Hey dads, have you been teaching your young daughter how to refuse a ride from a stranger?
There are predators out there, and you’re a key player in whether or not your daughter gets reeled into getting inside a car with a complete stranger who offers her a ride when she’s walking somewhere.
It just keeps happening over and over: women and teen girls accepting rides from strangers (men), despite a continuous flurry of news about this very act leading up to rape and murder.
Women and teen girls who do this aren’t “stupid” in the academic sense.
An airing of “Mystery Detectives” focused on a 17-year-old girl who was an excellent student with dreams of becoming a doctor.
She was walking home, less than one-quarter mile away, when a virtual stranger pulled up, offered her a ride and she accepted!
This man (age 24) wasn’t a complete stranger (he was living with her cousin), but she hardly knew him. The girl was living with her single mother…
Teens Getting into Cars with Strangers: Why?!

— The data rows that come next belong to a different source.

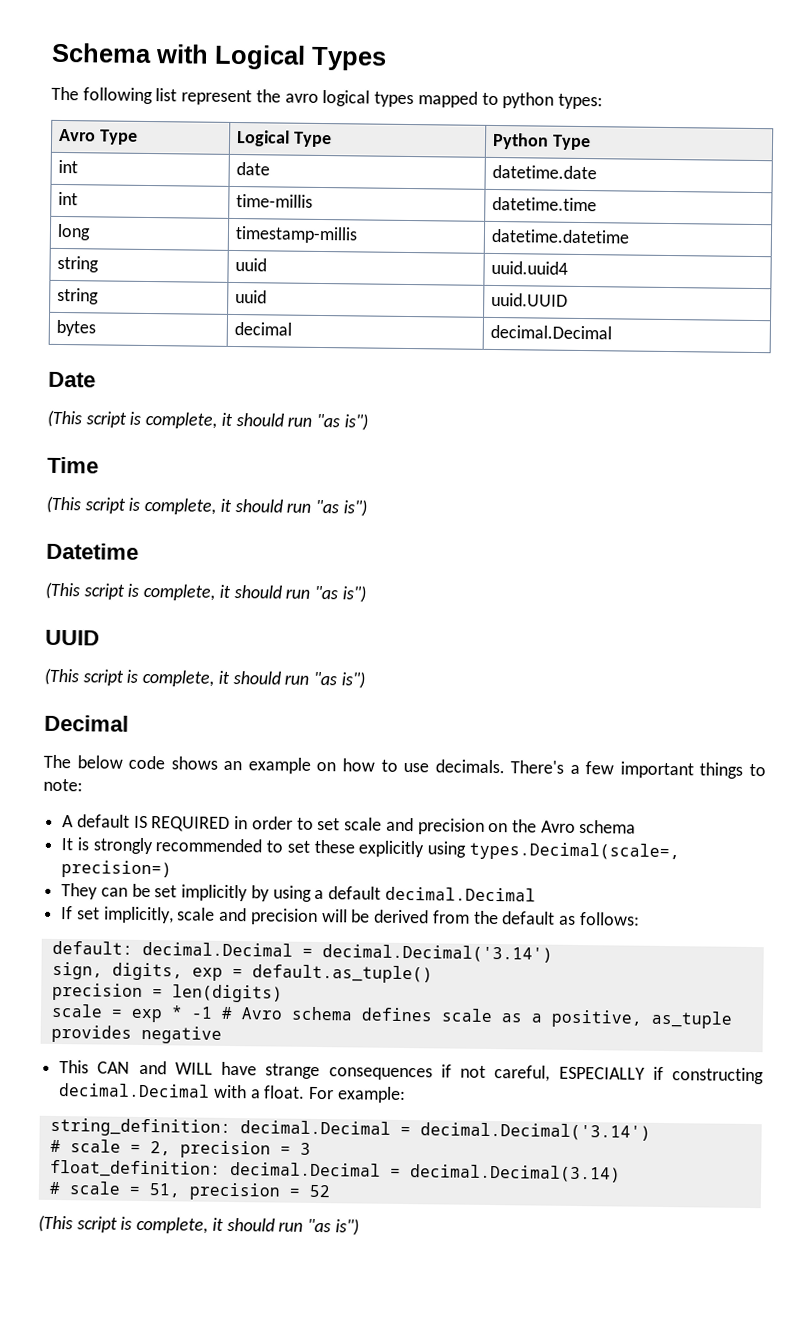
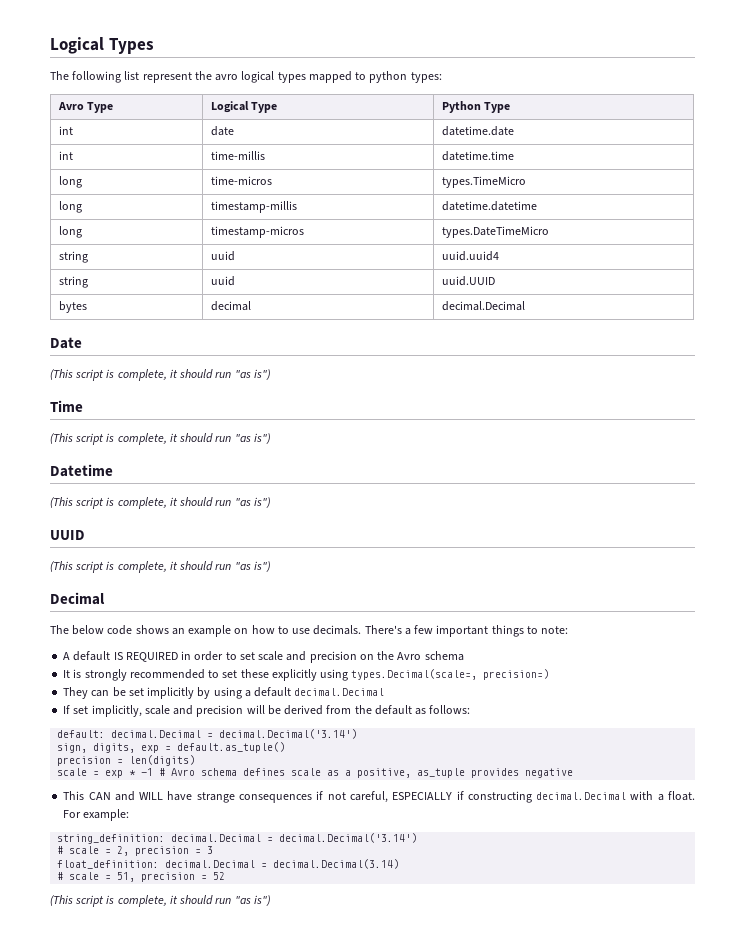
[51,42,209,64] Schema with -> (50, 45) none
(597, 204) none -> [58,176,82,188] [210,176,272,185] [441,176,526,188] // long | time-micros | types.TimeMicro
(630, 236) none -> [58,226,82,238] [210,226,304,238] [441,226,549,238] // long | timestamp-micros | types.DateTimeMicro

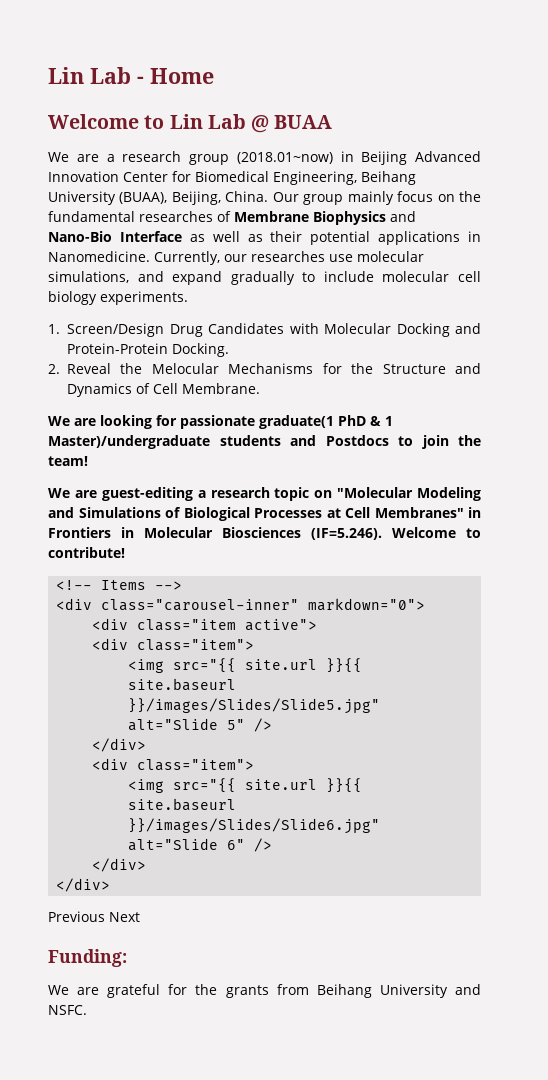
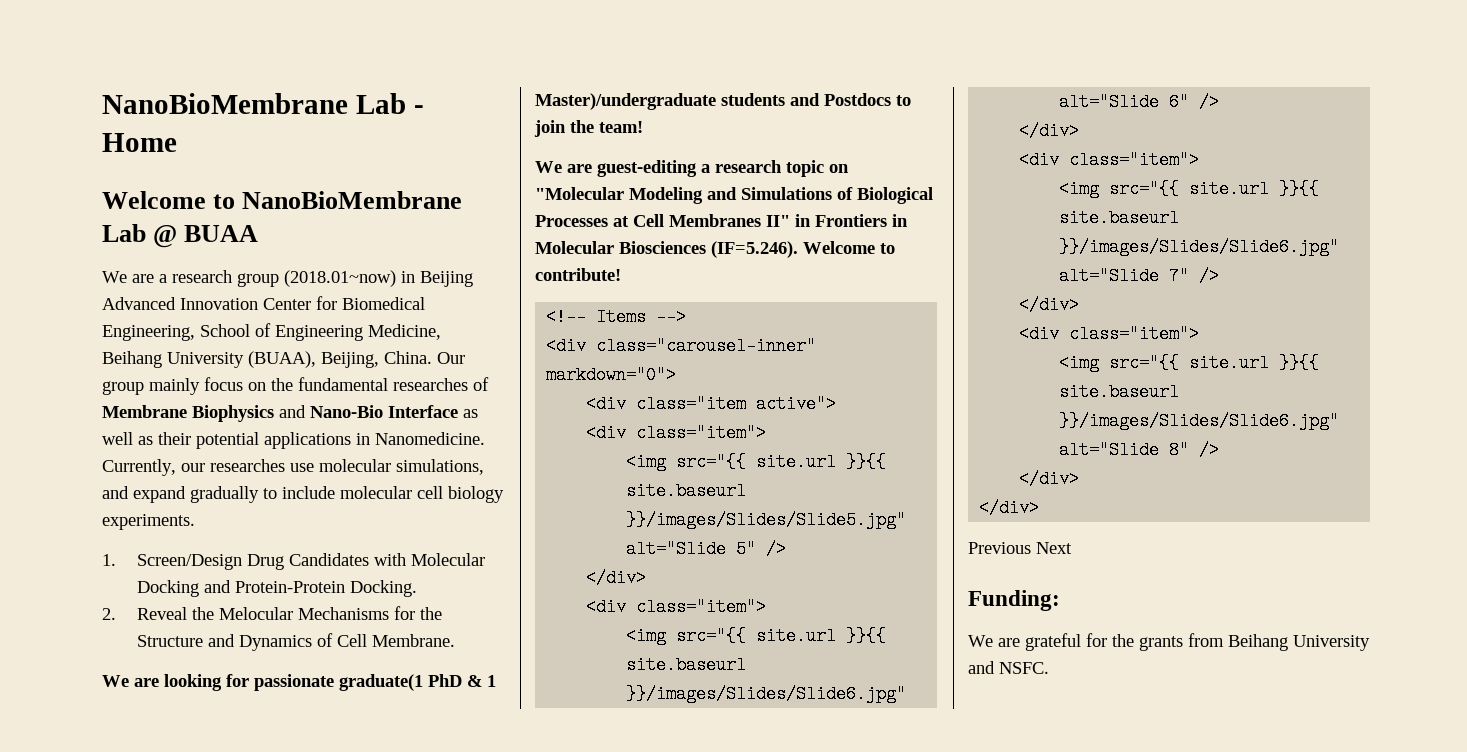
[48,67,84,84] Lin -> [102,93,348,114] NanoBioMembrane
[169,114,203,129] Lin -> [242,191,463,209] NanoBioMembrane
(357, 178) none -> [200,323,441,341] School of Engineering Medicine,
[374,507,464,518] Membranes" -> [669,214,790,227] Membranes II"
(147, 865) none -> [1019,151,1200,169] [1059,180,1320,198] [1059,209,1180,227] [1059,238,1340,256] [1059,267,1220,285] [1019,296,1080,314] [1019,325,1200,343] [1059,354,1320,372] [1059,383,1180,401] [1059,412,1340,430] [1059,441,1220,459] [1019,470,1080,488] // <div class="item"> // <img src="{{ site.url }}{{ site.baseurl }}/images/Slides/Slide6.jpg" alt="Slide 7" /> // </div> // <div class="item"> // <img src="{{ site.url }}{{ site.baseurl }}/images/Slides/Slide6.jpg" alt="Slide 8" /> // </div>

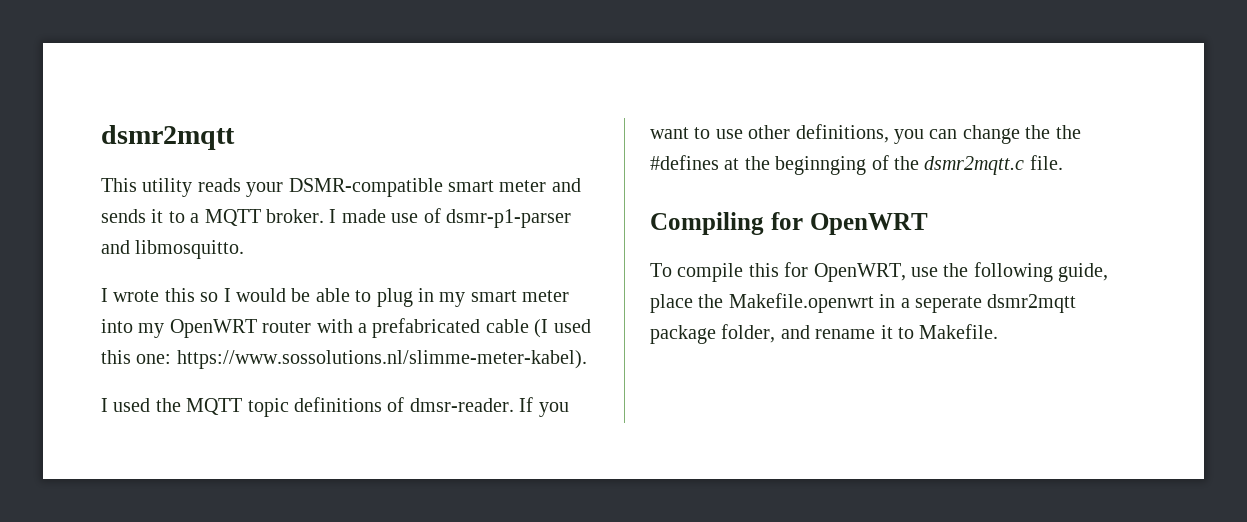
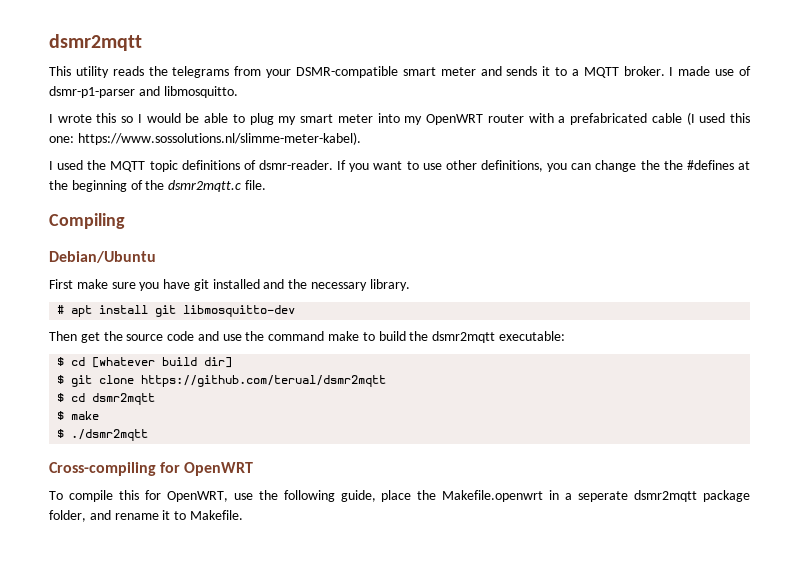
(241, 185) none -> [148,66,262,78] the telegrams from
[418,288,434,302] in -> (274, 119) none
[409,398,514,412] dmsr-reader. -> [259,160,333,170] dsmr-reader.
[775,156,867,175] beginnging -> [71,180,127,192] beginning
(764, 223) none -> [49,251,156,263] [49,279,410,291] [57,305,296,317] [49,331,565,343] [57,357,233,368] [57,375,387,387] [57,393,156,405] [57,411,100,420] [57,429,149,441] [49,462,156,476] // Debian/Ubuntu // First make sure you have git installed and the necessary library. // # apt install git libmosquitto-dev // Then get the source code and use the command make to build the dsmr2mqtt executable: // $ cd [whatever build dir] // $ git clone https://github.com/terual/dsmr2mqtt // $ cd dsmr2mqtt // $ make // $ ./dsmr2mqtt // Cross-compiling

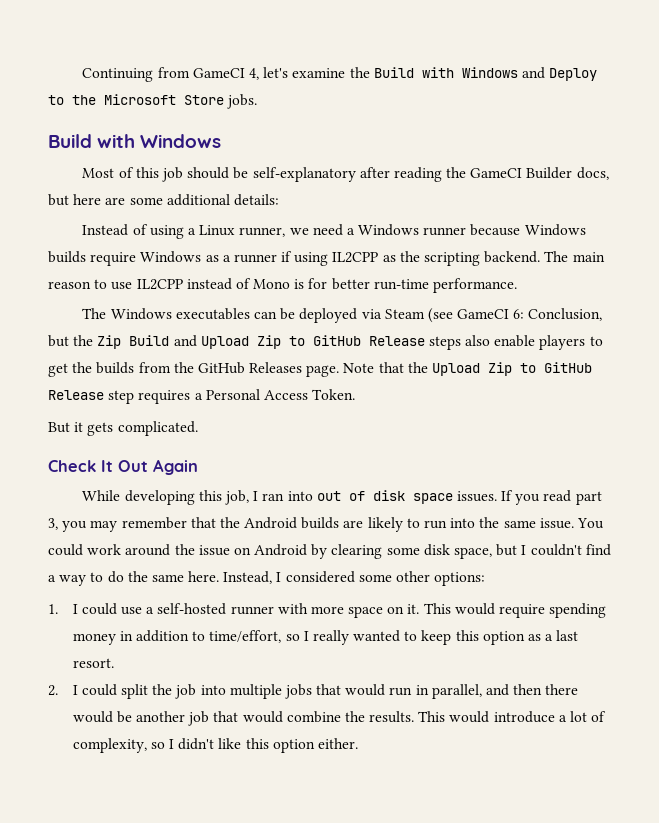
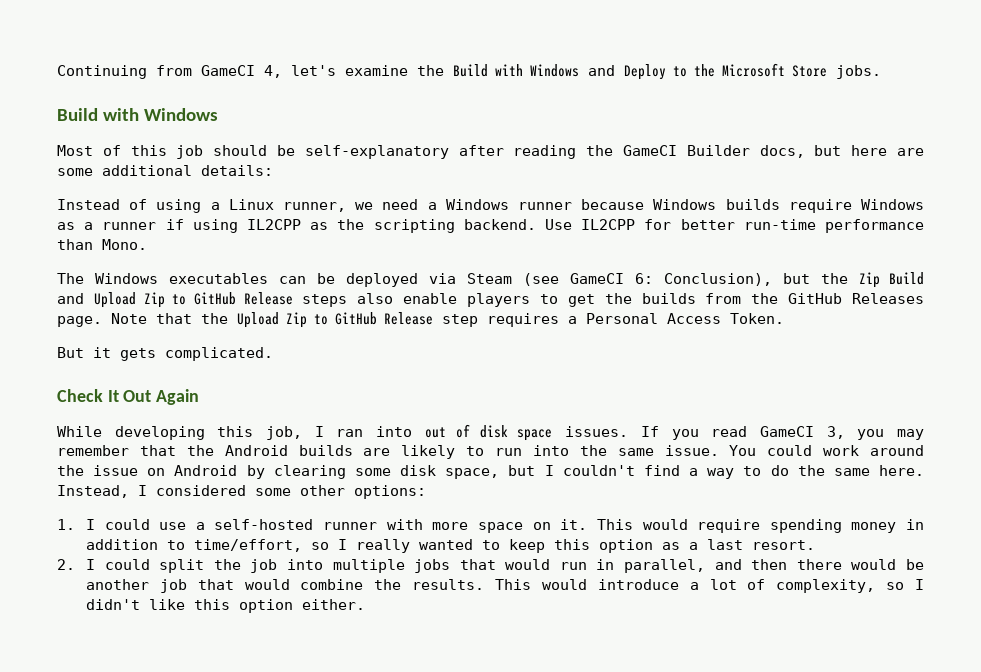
[544,251,605,262] [48,278,518,293] The main reason to use IL2CPP instead of Mono is for better run-time performance. -> [545,219,925,233] [57,239,147,250] Use IL2CPP for better run-time performance than Mono.
[528,308,603,321] Conclusion, -> [664,273,773,286] Conclusion),
[575,491,602,505] part -> [759,426,814,437] GameCI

“Whatever the bait that the stranger promises — a puppy, candy or simply a ride, the real reason teens and young women take the bait is deeper,” begins Carole Lieberman, MD, forensic psychiatrist and author of Bad Boys: Why We Love Them, How to Live With Them and When to Leave Them.
Dad. Or lack thereof.
“The real bait is the promise of a surrogate daddy’s love,” says Dr. Lieberman. “The driver is offering ‘the kindness of strangers’ — a man who is going out of his way to pay attention to and help the girl.”
Before you question this explanation, ask yourself how many young women you think would take a ride being offered by another young woman (complete stranger), or how many middle-aged women would accept a ride from a 25-year-old man. Not that it never happens, but…there’s a strong point to be made here.
You’d think that today’s proliferation of frightening headlines, says Dr. Lieberman, would scare off young women and teen girls from accepting rides with strangers or men they just met.
But, she continues, “At the same time the number of girls who are longing for male attention has skyrocketed because of losing daddies to divorce, depression and other problems.
“This makes girls more vulnerable than ever to a man who, despite his malevolent intentions, appears to care about them.”
This got me thinking: What percentage of young women and teenage girls, who accept a ride from a stranger (and this includes a “nice” man they just met at a bar or party), grew up in a home without a father?
This data is not available. But a surprising number of women and teen girls who simply get into a car, driven by a stranger, have had no strong father figure in their life, says Dr. Lieberman, based upon her years of professional experience in the legal system.
The absent father isn’t the only explanation, though, for why a girl would get into a stranger’s car. It’s a multifactorial process.
After all, there are teens and women, raised by strong single mothers, never knowing their fathers or having little contact with them, who couldn’t be paid a thousand bucks to get into a stranger’s car in 19 degree weather.
What can fathers do to ensure their daughters will never get into a car with a stranger?
This article pertains strictly to those who voluntarily get into the vehicle, versus those who are frightened in by the sight of a wavering gun.
The first and most important relationship a girl will ever have, says Dr. Lieberman, is that with her father. Even if dad is physically present, married to the girl’s mother, this alone doesn’t guarantee a strong positive presence; he can still be emotionally distant and neglectful, or harsh and denigrating.
“The way you relate to your daughter will determine how she views men for the rest of her life — from whom she picks to date to whom she’ll marry to whether she will fall victim to a stranger,” explains Dr. Lieberman.
“If you don’t make her feel like she’s a lovable princess from day one, she will wind up dating bad boys, giving up on finding her prince and ending up in a loveless marriage.
“That is, if she hasn’t been raped and killed by a sweet-talking stranger beforehand.”
You Don’t Have to Spoil Her
Hey dads, don’t make the mistake of assuming that making your daughter feel like a valuable princess will set her up for being spoiled rotten.
Nobody says you must buy her everything she points her finger at or hand her your credit card every time she blinks.
When fathers make their daughters feel important and valued, and make time for them and have a relationship that’s real rather than based on just material provisions, this will go a long way in protecting a teen girl (and when she grows up to womanhood) from voluntarily accepting a ride from a stranger.